┌─ PROVIDED INFORMATION

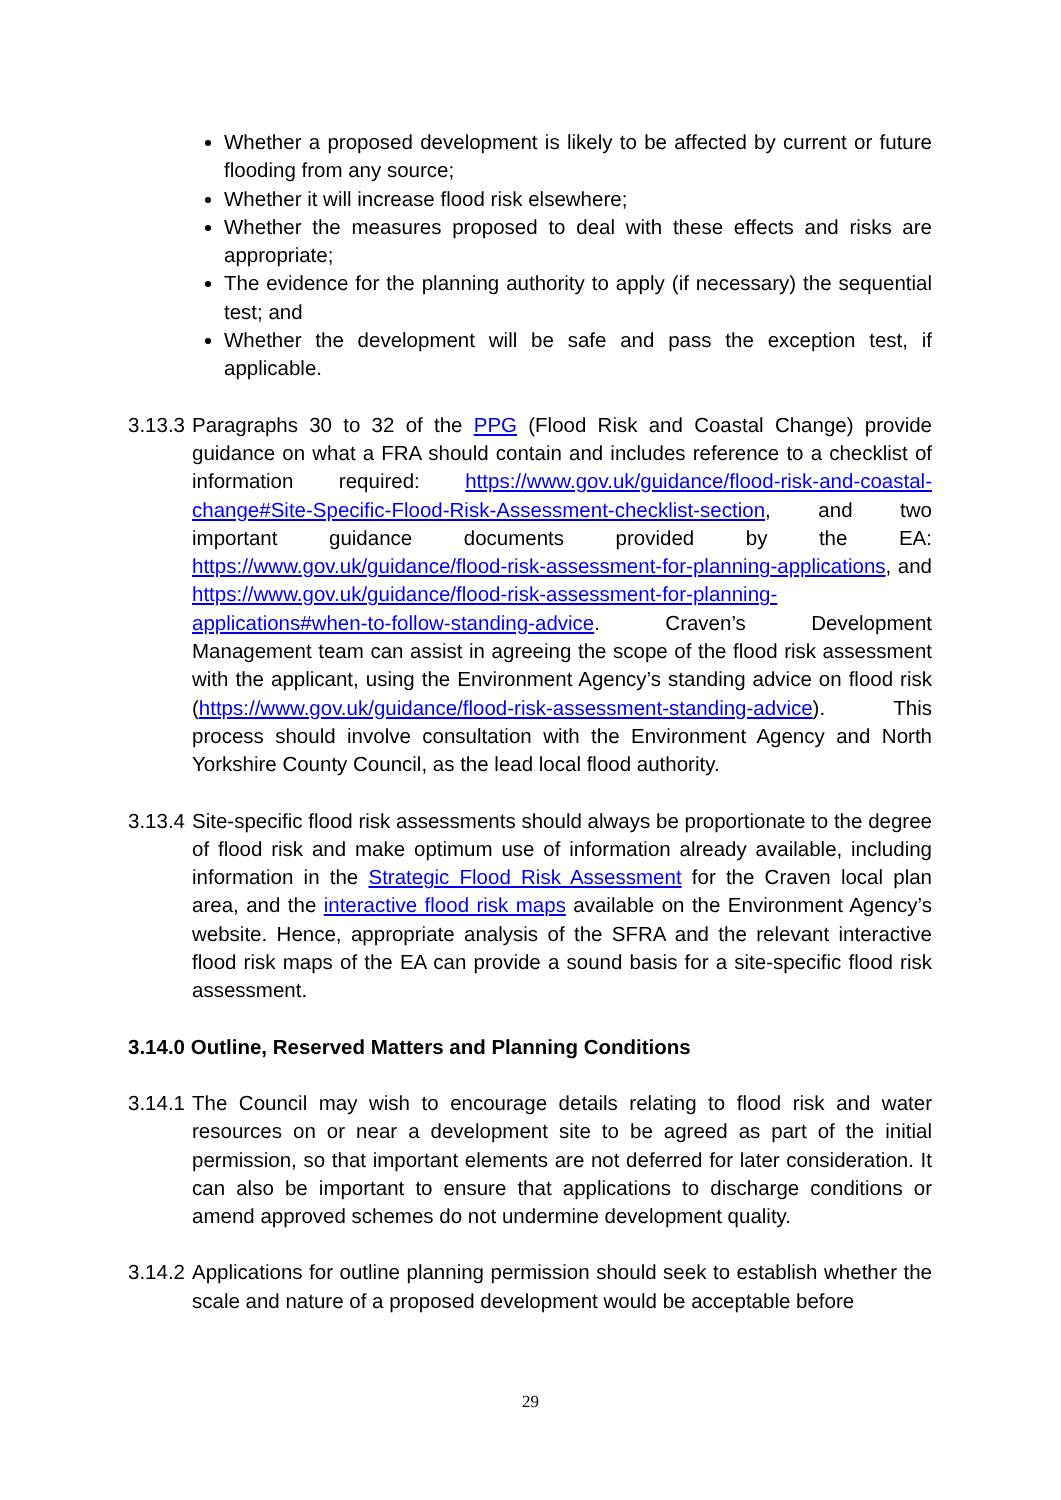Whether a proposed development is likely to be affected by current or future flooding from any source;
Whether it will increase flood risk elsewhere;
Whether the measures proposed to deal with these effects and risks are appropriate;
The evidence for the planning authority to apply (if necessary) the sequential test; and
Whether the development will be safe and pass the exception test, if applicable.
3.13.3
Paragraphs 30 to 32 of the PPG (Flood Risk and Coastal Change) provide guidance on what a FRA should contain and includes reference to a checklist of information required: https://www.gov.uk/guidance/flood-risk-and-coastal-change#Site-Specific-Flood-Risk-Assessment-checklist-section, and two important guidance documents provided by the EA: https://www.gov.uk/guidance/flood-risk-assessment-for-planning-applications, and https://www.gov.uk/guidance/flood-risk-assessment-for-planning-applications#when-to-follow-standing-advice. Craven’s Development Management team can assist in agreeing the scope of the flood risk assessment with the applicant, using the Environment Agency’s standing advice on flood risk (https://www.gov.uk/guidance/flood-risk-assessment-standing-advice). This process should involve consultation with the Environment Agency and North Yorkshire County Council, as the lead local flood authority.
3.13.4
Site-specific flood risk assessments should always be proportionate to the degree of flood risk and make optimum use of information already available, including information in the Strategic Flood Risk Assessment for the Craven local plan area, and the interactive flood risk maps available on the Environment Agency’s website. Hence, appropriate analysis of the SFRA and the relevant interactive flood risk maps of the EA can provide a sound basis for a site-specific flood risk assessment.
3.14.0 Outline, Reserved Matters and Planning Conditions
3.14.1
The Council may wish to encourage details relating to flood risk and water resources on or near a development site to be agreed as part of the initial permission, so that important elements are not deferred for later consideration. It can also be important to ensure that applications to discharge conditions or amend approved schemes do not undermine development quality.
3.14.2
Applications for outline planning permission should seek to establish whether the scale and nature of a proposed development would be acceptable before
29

└─

**TASK BRIEF**
Each line above that contains the word "will" should be returned.

**RESPONSE TO THIS TASK**
Whether it will increase flood risk elsewhere;
Whether the development will be safe and pass the exception test, if applicable.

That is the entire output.